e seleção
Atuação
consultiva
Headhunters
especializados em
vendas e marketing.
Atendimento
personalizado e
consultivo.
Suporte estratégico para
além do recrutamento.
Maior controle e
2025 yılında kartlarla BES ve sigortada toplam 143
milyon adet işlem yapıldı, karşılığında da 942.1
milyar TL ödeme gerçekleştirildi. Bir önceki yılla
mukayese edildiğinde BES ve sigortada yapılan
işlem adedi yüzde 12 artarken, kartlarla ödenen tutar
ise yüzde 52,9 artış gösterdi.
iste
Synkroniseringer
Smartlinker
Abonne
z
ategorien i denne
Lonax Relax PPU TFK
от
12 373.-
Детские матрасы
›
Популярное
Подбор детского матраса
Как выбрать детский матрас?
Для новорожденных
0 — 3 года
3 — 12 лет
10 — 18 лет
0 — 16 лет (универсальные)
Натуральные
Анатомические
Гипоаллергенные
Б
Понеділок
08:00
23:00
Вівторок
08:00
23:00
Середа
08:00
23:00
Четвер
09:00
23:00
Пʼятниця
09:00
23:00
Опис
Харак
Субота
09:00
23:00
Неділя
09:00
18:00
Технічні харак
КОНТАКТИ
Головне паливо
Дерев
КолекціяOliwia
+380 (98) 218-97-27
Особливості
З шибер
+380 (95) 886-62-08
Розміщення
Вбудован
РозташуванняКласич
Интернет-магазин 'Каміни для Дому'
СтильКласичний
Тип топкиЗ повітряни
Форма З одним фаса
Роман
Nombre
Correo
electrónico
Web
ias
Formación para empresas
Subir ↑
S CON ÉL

------

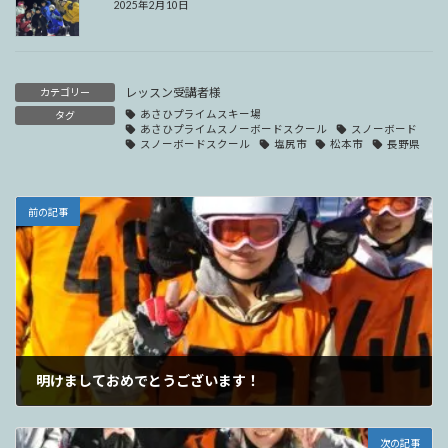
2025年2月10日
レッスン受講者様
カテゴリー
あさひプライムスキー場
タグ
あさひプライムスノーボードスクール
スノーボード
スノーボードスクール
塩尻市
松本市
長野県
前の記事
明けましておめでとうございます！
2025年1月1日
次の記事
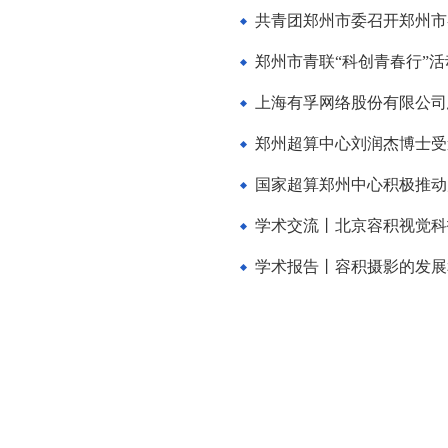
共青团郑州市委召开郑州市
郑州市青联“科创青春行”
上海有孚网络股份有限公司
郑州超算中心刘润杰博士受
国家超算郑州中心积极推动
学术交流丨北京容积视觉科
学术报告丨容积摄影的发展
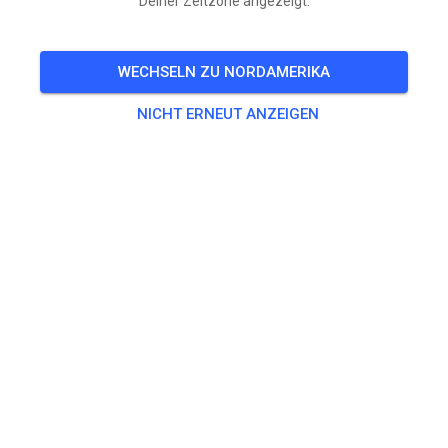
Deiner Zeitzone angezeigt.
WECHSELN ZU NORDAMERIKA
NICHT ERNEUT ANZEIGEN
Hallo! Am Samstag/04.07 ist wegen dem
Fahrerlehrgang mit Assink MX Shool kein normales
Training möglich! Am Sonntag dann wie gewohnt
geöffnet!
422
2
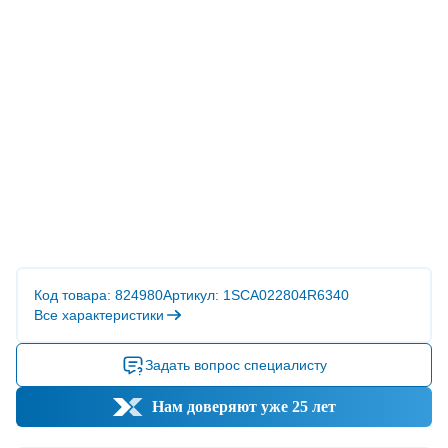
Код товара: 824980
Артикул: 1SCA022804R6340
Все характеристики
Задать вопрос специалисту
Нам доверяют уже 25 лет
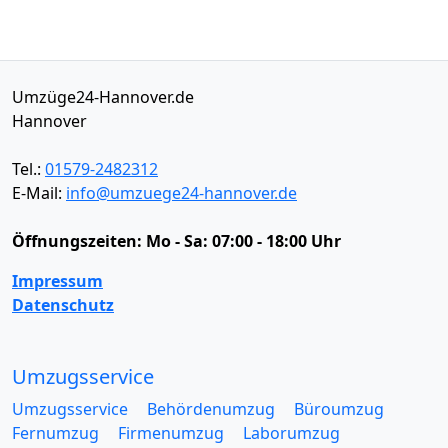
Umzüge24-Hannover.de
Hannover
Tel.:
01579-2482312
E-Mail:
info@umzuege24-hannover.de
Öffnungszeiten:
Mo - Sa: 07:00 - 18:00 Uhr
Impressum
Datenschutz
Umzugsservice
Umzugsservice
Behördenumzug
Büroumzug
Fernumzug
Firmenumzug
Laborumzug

------

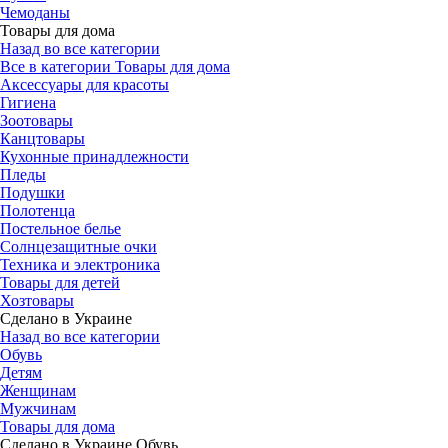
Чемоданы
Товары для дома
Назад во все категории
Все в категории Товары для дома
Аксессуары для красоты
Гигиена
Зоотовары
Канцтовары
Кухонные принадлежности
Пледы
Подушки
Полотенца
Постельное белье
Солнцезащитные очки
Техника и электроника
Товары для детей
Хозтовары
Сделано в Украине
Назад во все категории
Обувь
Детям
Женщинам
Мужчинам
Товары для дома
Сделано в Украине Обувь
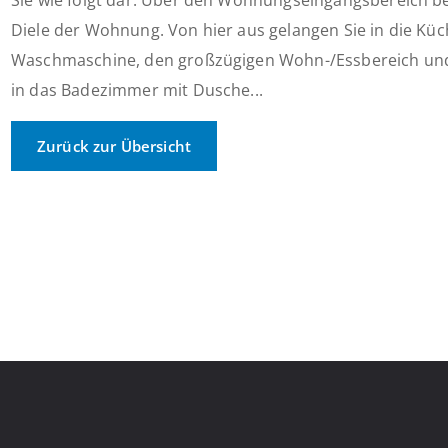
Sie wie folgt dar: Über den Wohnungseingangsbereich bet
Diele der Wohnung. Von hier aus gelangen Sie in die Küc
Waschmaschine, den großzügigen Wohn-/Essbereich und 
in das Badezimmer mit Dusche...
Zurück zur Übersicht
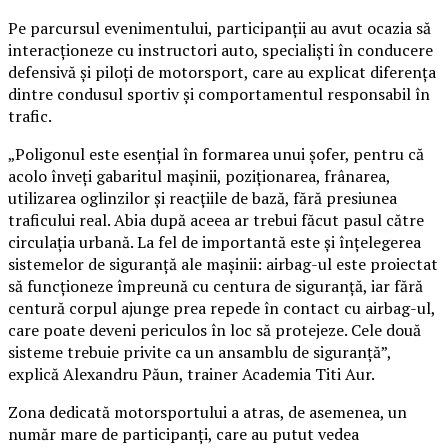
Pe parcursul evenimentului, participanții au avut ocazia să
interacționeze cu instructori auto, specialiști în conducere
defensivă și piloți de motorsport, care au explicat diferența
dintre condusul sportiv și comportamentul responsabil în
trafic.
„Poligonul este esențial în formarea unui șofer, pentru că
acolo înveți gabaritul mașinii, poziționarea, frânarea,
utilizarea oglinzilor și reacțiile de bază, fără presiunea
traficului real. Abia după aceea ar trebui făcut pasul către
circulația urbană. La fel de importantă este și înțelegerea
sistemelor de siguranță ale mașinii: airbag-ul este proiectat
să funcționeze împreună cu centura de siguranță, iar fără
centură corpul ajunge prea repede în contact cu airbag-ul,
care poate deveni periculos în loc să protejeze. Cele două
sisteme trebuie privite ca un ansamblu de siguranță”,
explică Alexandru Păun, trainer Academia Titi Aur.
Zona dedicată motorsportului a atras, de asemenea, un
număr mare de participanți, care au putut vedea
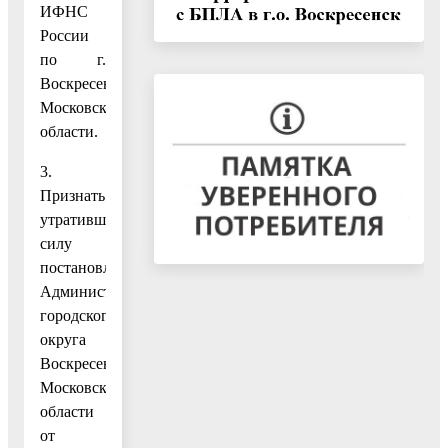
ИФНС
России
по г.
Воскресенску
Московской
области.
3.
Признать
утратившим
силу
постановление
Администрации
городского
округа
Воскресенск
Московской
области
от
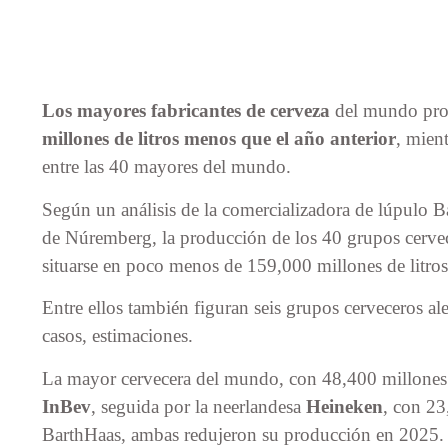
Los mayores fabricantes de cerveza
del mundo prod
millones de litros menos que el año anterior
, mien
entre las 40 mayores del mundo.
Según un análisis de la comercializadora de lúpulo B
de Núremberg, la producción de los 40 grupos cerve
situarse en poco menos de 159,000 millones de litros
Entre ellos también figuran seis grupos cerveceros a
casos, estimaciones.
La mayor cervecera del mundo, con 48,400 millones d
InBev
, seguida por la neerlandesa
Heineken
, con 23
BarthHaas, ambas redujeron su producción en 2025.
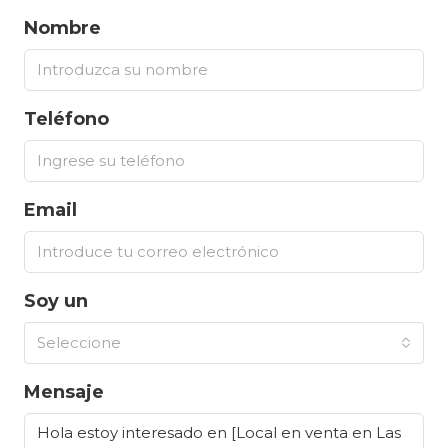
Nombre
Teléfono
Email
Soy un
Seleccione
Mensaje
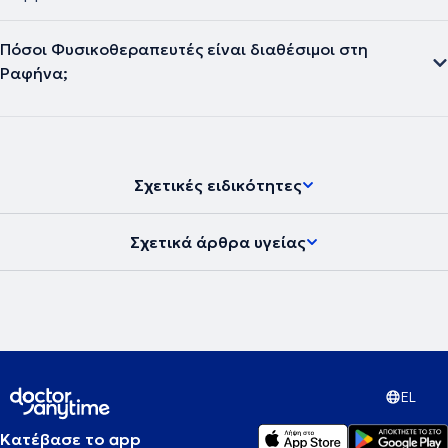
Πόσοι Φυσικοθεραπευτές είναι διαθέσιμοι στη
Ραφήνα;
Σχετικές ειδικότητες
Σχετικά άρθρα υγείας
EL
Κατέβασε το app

------

[PROBLEM DESCRIPTION]
The answer should consist of all lines from the records above that hold the word "siguranță".

[PROBLEM SOLUTION]
sistemelor de siguranță ale mașinii: airbag-ul este proiectat
să funcționeze împreună cu centura de siguranță, iar fără
sisteme trebuie privite ca un ansamblu de siguranță”,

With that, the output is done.